The following piece is an excerpt from my book, “Word, From Your Mother,” a daily guidance journal written for my children, Liv and Pierce-Gabriel.
It is important to feel validated. I try to remain humble by reassuring myself that I don’t need someone else to tell me I’m smart enough, look good enough, or valued. The truth is that it does feel good to receive compliments or recognition as a good human. I was reading an article by author James Clear of Atomic Habits. He said that it’s good to recognize others and to validate their feelings. For example, he said, “If someone does a good job—tell them; If someone makes a mistake—forgive them; If someone tells you their problems—listen.” It’s a good rule of thumb to follow because when you tell someone, they’ve done a great job, so have you.
When you forgive someone else, you forgive yourself. And, when you take time to listen, you will begin to see yourself in others—you’ll see how connected all of us are. Doing this also teaches you the art of patience while remembering the Golden Rule, “Do unto others as you would have them do unto you.” The Golden Rule, a simple code of ethics, is often overlooked.
I’ve also grown to think that when you have this kind of awareness and try to make it part of your daily practice, you will start to feel a sense of peacefulness. Recognize how it feels inside of you when you are a good listener. It’s hard to do this because we always want to interject our own opinions or experiences. Why? Because ultimately, we are seeking the very thing that the person sharing with us is—validation, compliments, love, nurturing, etc.
The same thing goes with forgiving. Forgiving can be a tough thing to do if you tend to hold grudges. I think I’ve told you when you were younger that if you can’t find it in your heart to forgive others or yourself, it may manifest into ailment in some part of your body, eventually. A good book to reference how our bodies translate emotions into pain is Lois L. Hay’s, Heal Your Body.
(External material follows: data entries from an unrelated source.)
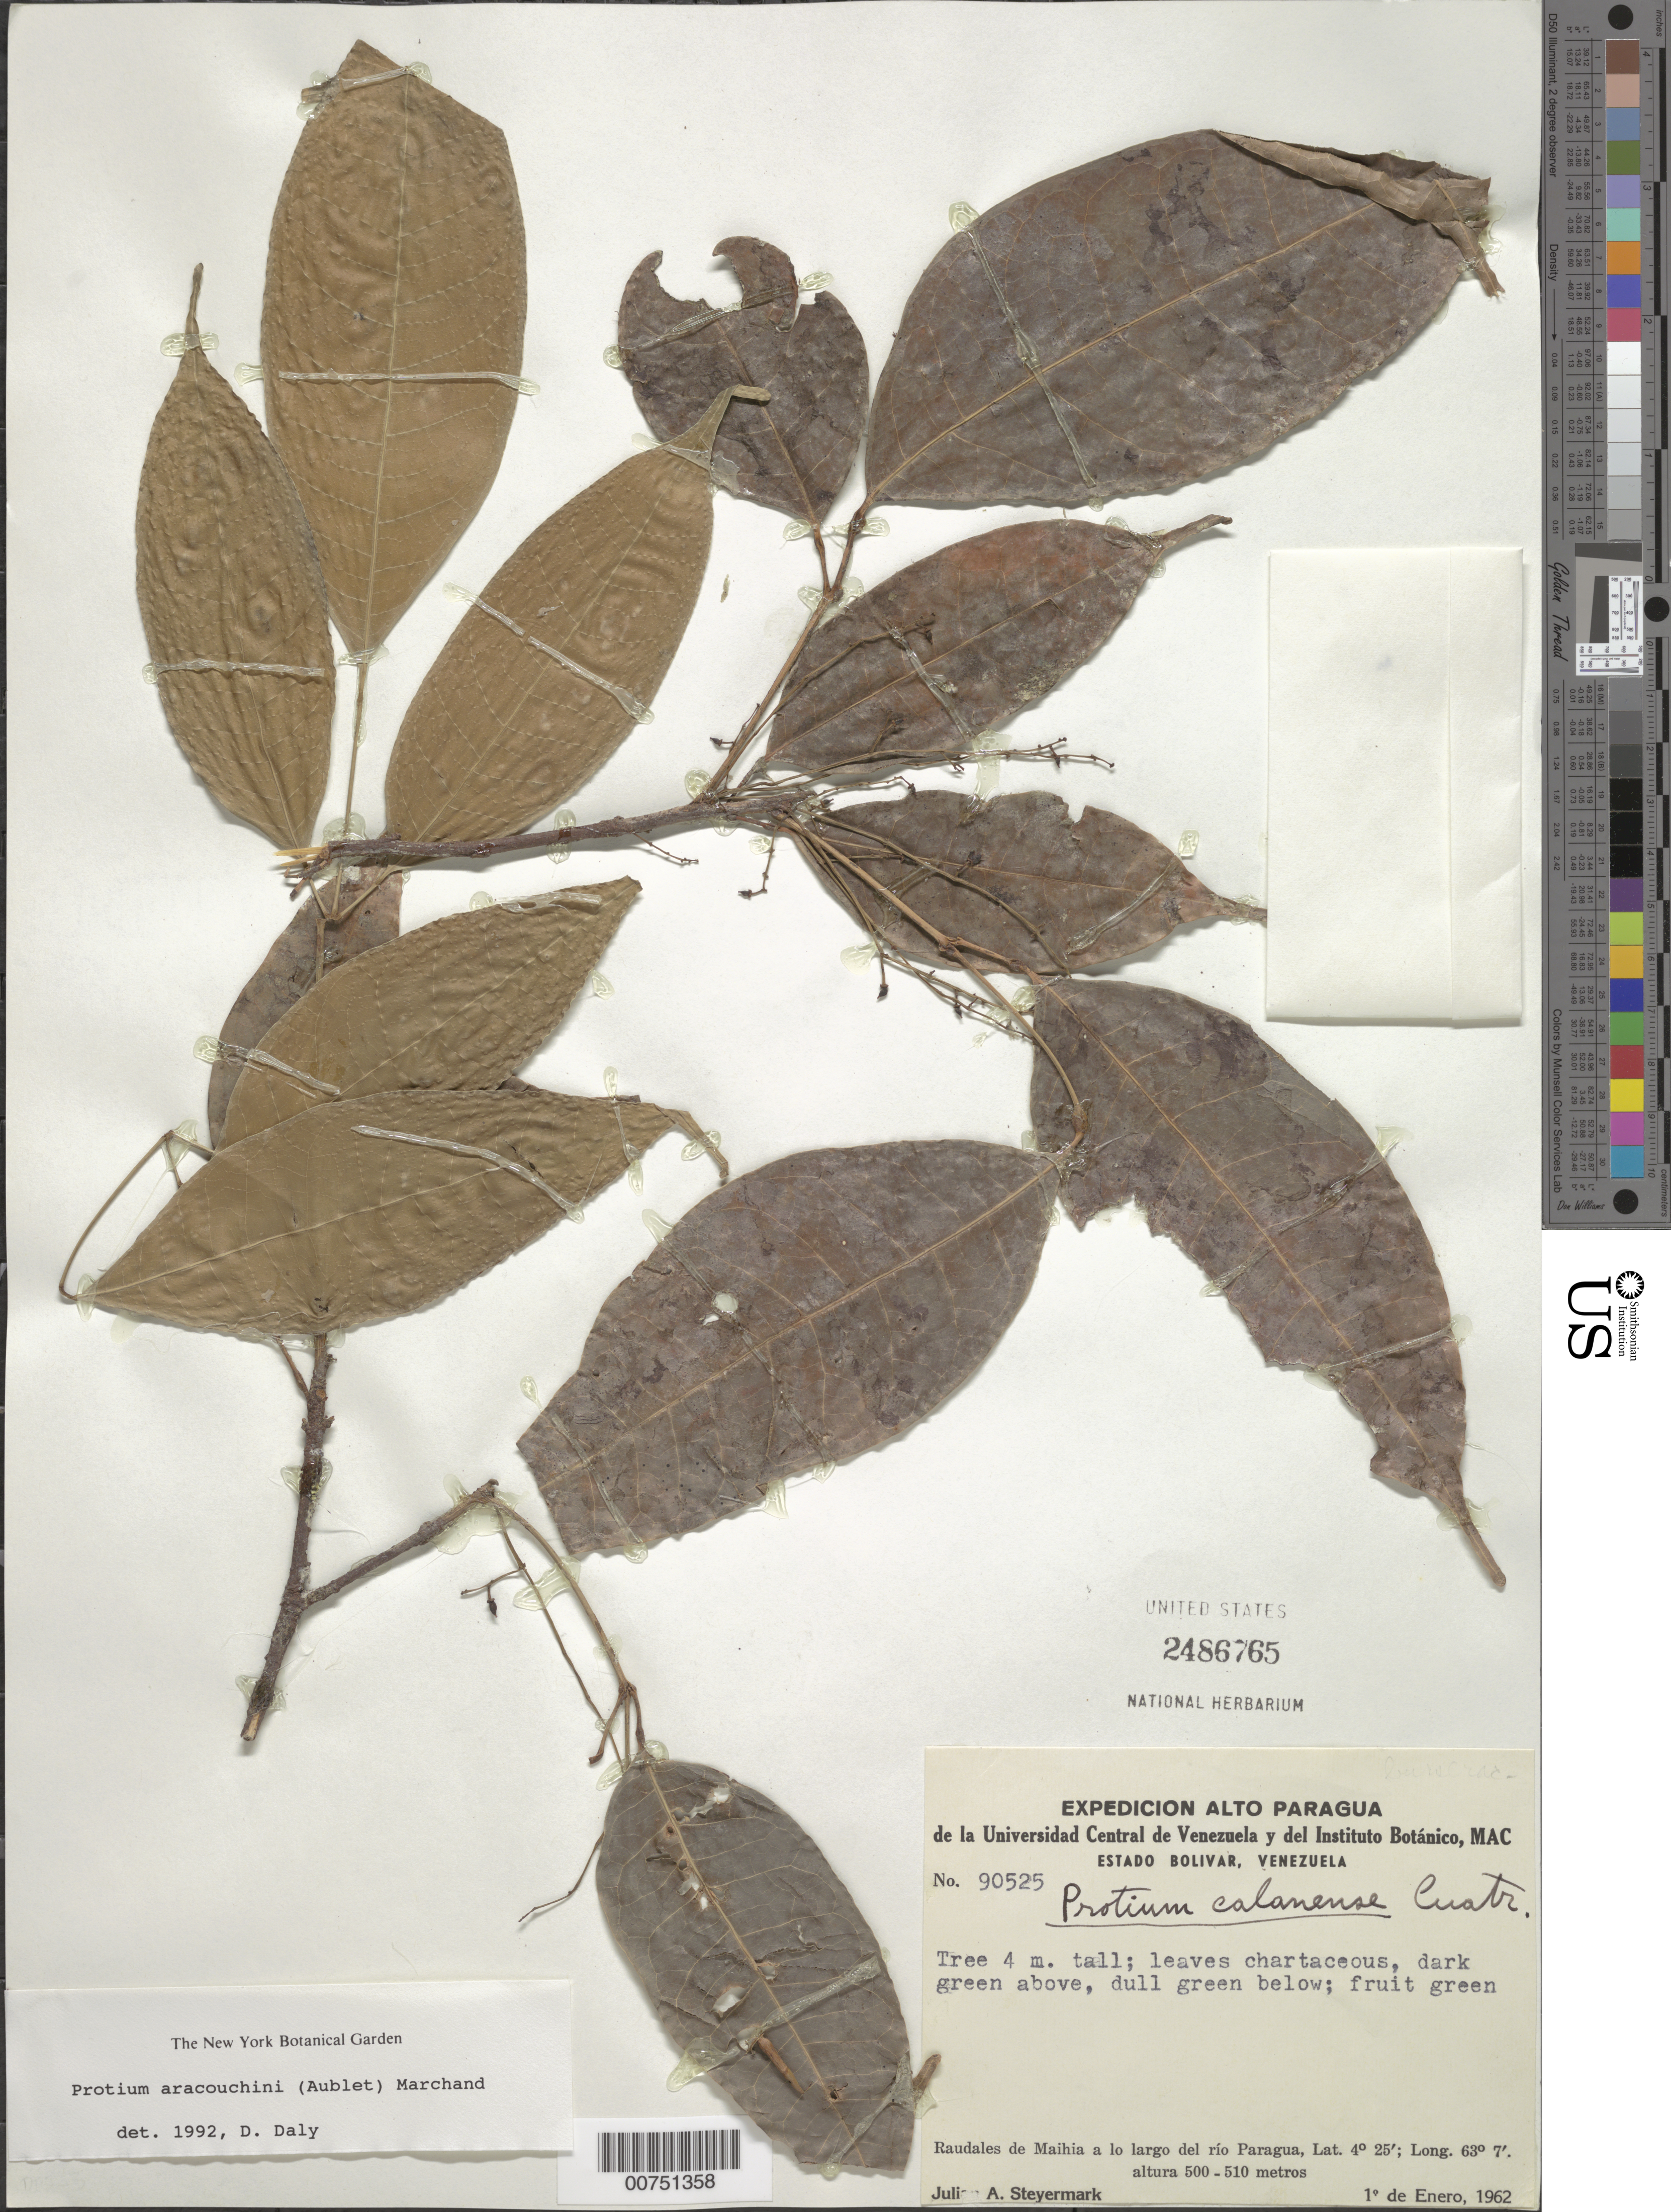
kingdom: Plantae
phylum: Tracheophyta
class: Magnoliopsida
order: Sapindales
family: Burseraceae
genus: Protium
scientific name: Protium aracouchini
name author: (Aubl.) Marchand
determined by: Daly, D. C.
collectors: J. Steyermark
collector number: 90525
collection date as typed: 1-Jan-62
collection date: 1962-01-01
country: Venezuela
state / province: Bolívar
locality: Raudales de Maihia, Rió Paragua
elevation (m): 500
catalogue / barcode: US 2486765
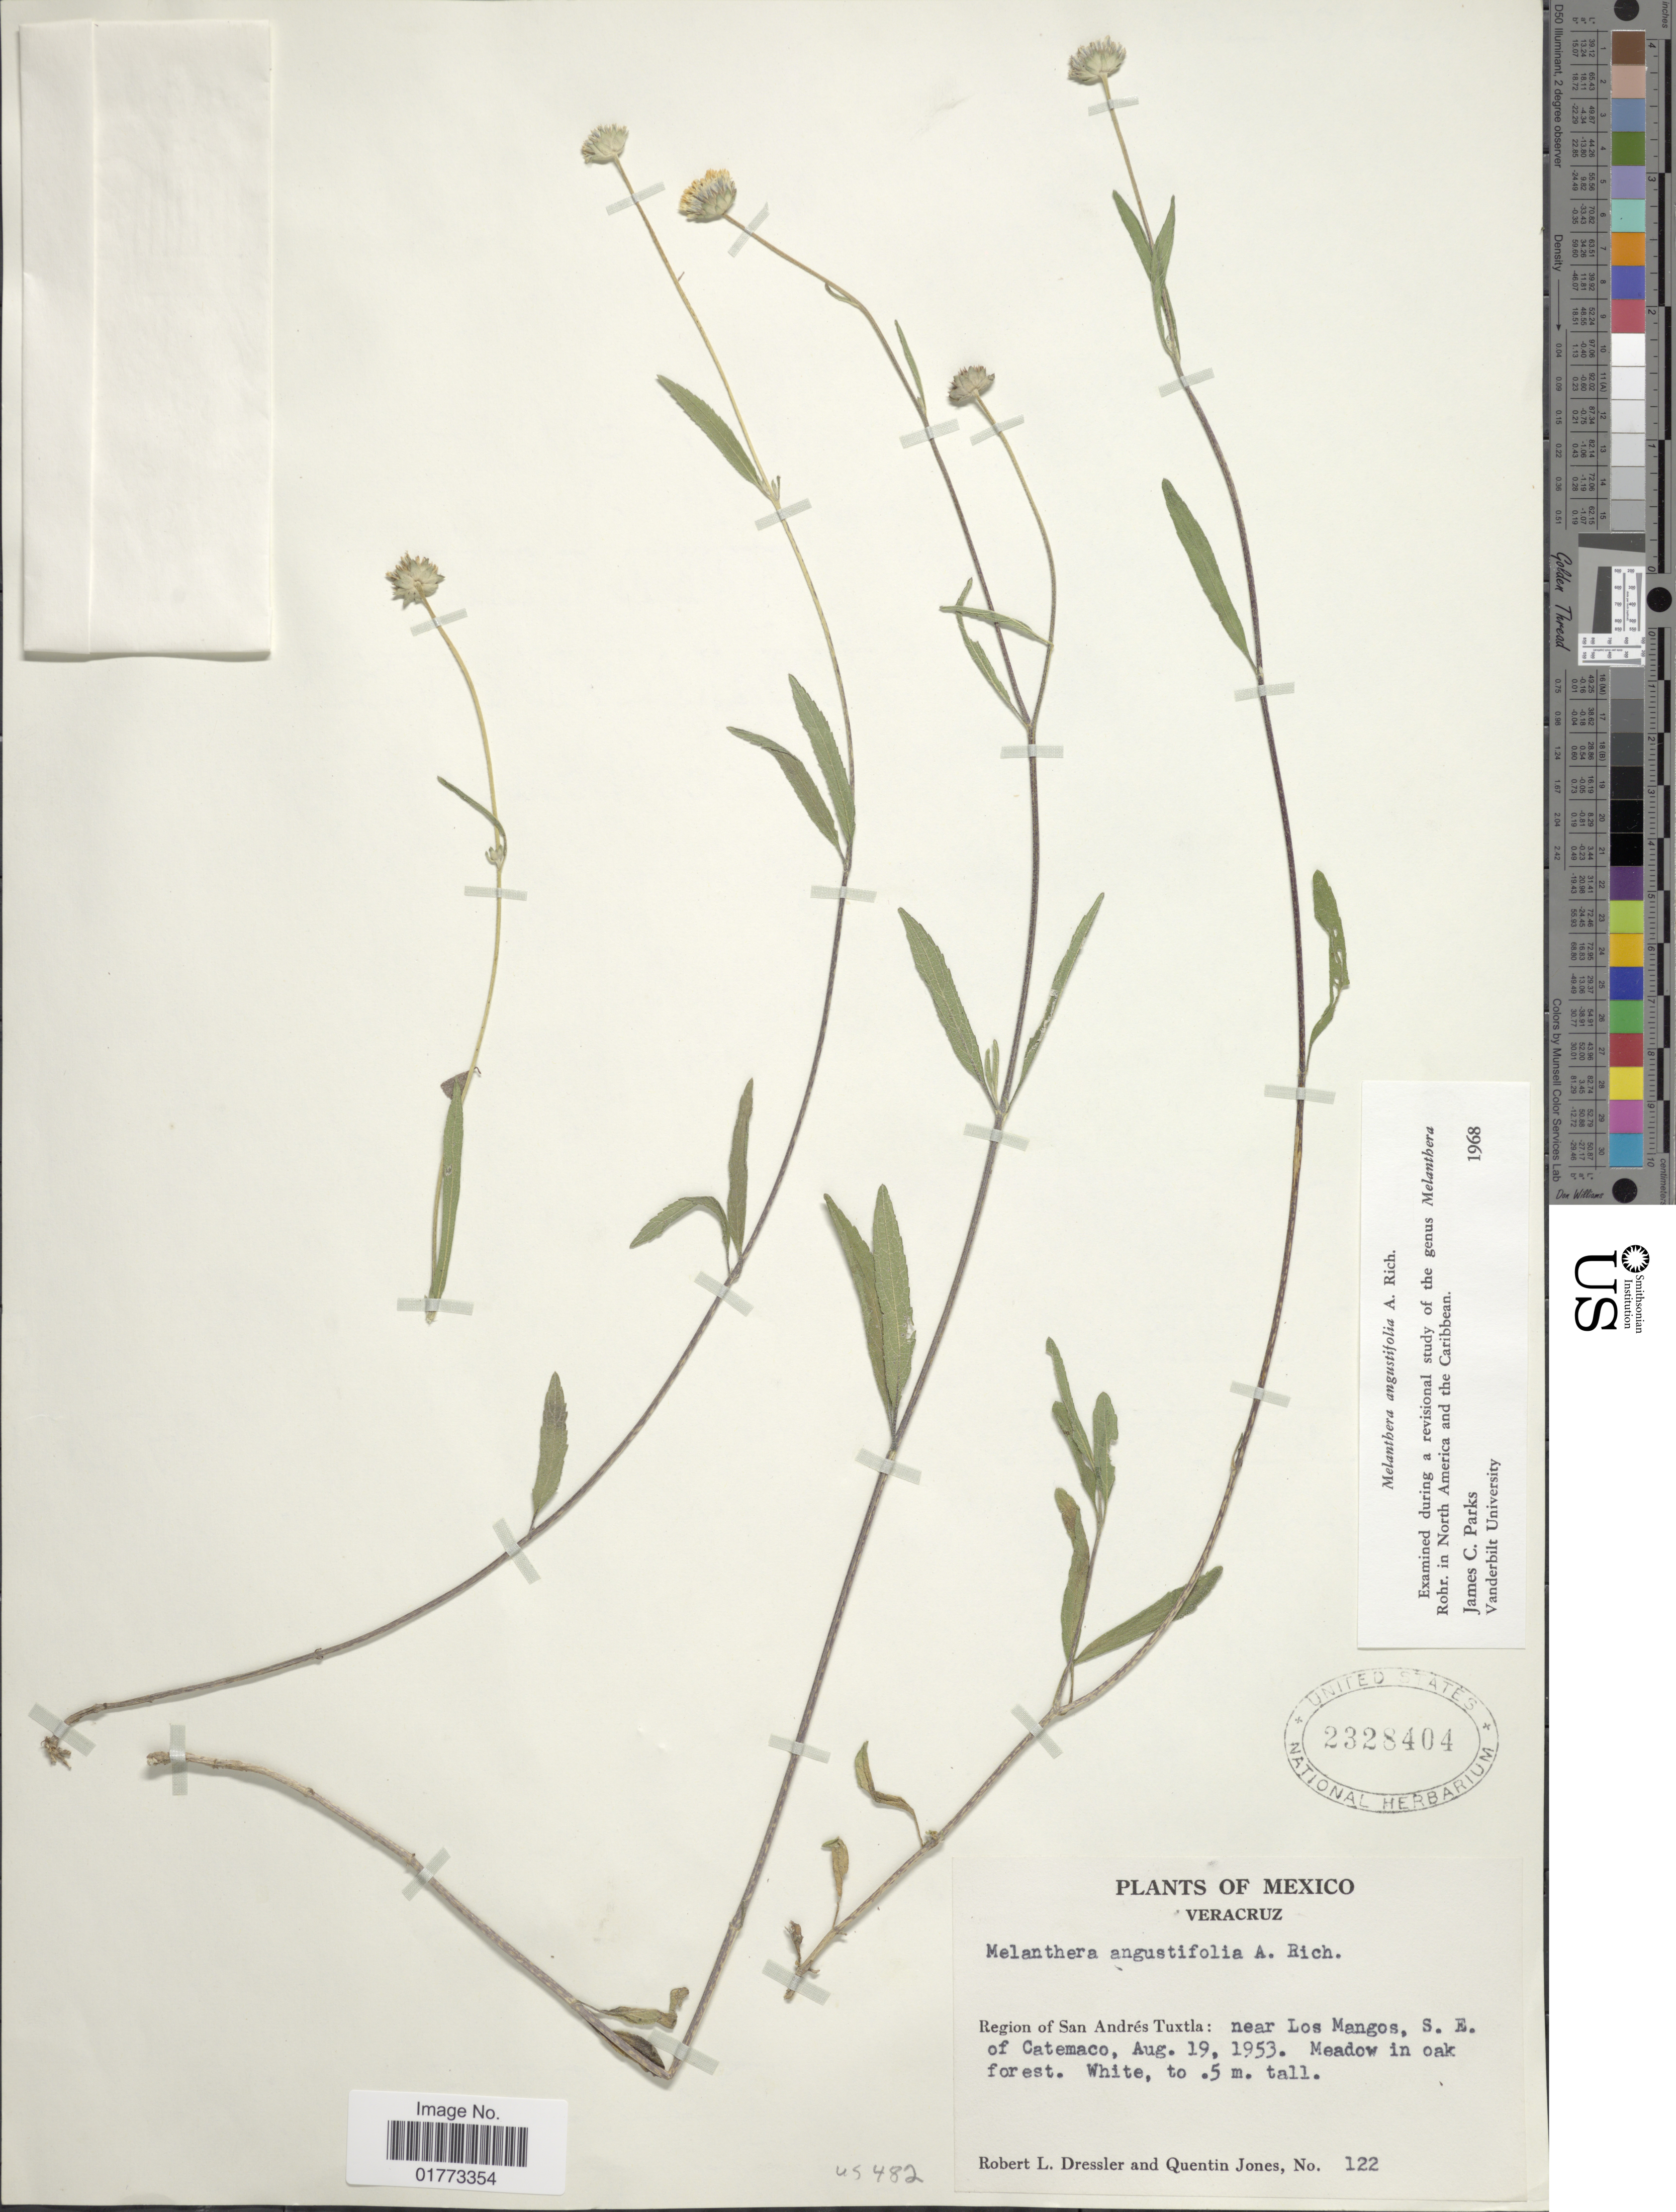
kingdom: Plantae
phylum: Tracheophyta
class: Magnoliopsida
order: Asterales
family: Asteraceae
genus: Melanthera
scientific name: Melanthera angustifolia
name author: A. Rich. in Sagra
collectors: R. Dressler & Q. Jones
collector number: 122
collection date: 1953-08-19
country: Mexico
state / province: Veracruz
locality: Veracruz, Region of San Andrés Tuxtla: near Los Mangos, S. E. of Catemaco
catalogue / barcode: US 2328404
The book gives examples of the problem, probable cause, and how to heal it with a new thought pattern.
Giving compliments to validate someone’s good job or good looks or smarts is also one of the best ways to become more consciously aware of how we are all so interconnected. I often find myself silently complimenting others for various things. I see a mother tending to her child, and I think, “What a good little mom, “or I see a group of children playing nicely together and think, “What thoughtful and kind children.” I like to send prayers, love, and blessings during these observations.
Now that I’ve become more aware of these silent compliments, I encourage myself to speak them aloud–to validate them even more. If we delve more deeply, can’t we recognize these simple blessings as acts of love?
On the contrary, isn’t it true that if you pay close attention to the inner workings of your mind, that you’ll also become aware of how much we judge and criticize one another? Oh, yes. I hear all sorts of stuff—”Am I as fat as she is?” “He thinks he’s so smart but he’s just an asshole.” “What the hell is wrong with her?” I hear all that stuff, too.
The difference is to catch yourself in the act and rework your thought. Turn it into a loving and compassionate one. “She’s probably trying just as hard as I am to lose weight,” “He has a beautiful and vulnerable heart,” and “We are all trying to seek peace even when we make wrong choices.” Do you get my point?